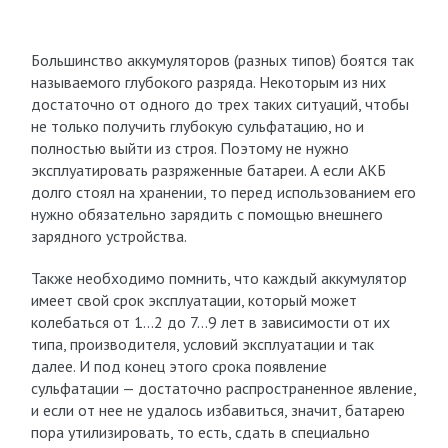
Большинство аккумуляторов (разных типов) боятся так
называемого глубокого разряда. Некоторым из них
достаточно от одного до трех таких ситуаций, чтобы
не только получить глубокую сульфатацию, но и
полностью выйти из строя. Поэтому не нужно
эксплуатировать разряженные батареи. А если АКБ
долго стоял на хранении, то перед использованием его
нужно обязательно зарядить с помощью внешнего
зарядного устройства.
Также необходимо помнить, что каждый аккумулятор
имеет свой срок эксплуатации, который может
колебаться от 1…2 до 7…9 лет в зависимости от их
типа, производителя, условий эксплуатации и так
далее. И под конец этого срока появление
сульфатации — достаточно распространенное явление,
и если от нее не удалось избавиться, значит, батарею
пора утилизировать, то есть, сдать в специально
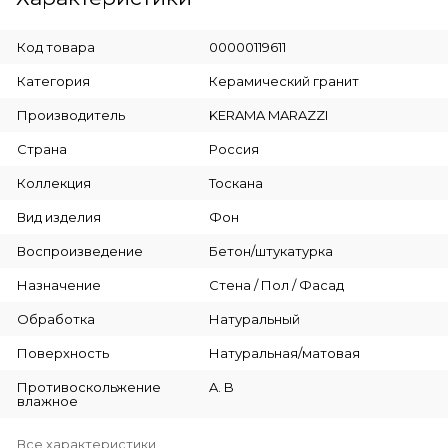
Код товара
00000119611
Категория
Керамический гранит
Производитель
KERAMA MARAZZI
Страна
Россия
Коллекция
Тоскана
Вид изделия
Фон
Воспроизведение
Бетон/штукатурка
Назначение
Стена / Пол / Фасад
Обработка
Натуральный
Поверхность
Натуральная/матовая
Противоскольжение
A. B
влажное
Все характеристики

**Problem to work on:** Nothing but the lines from the one containing "Керамический гранит" through the last line of the material should be returned, each exactly as written, both ends included.

**Result of the task:**
Керамический гранит
Производитель
KERAMA MARAZZI
Страна
Россия
Коллекция
Тоскана
Вид изделия
Фон
Воспроизведение
Бетон/штукатурка
Назначение
Стена / Пол / Фасад
Обработка
Натуральный
Поверхность
Натуральная/матовая
Противоскольжение
A. B
влажное
Все характеристики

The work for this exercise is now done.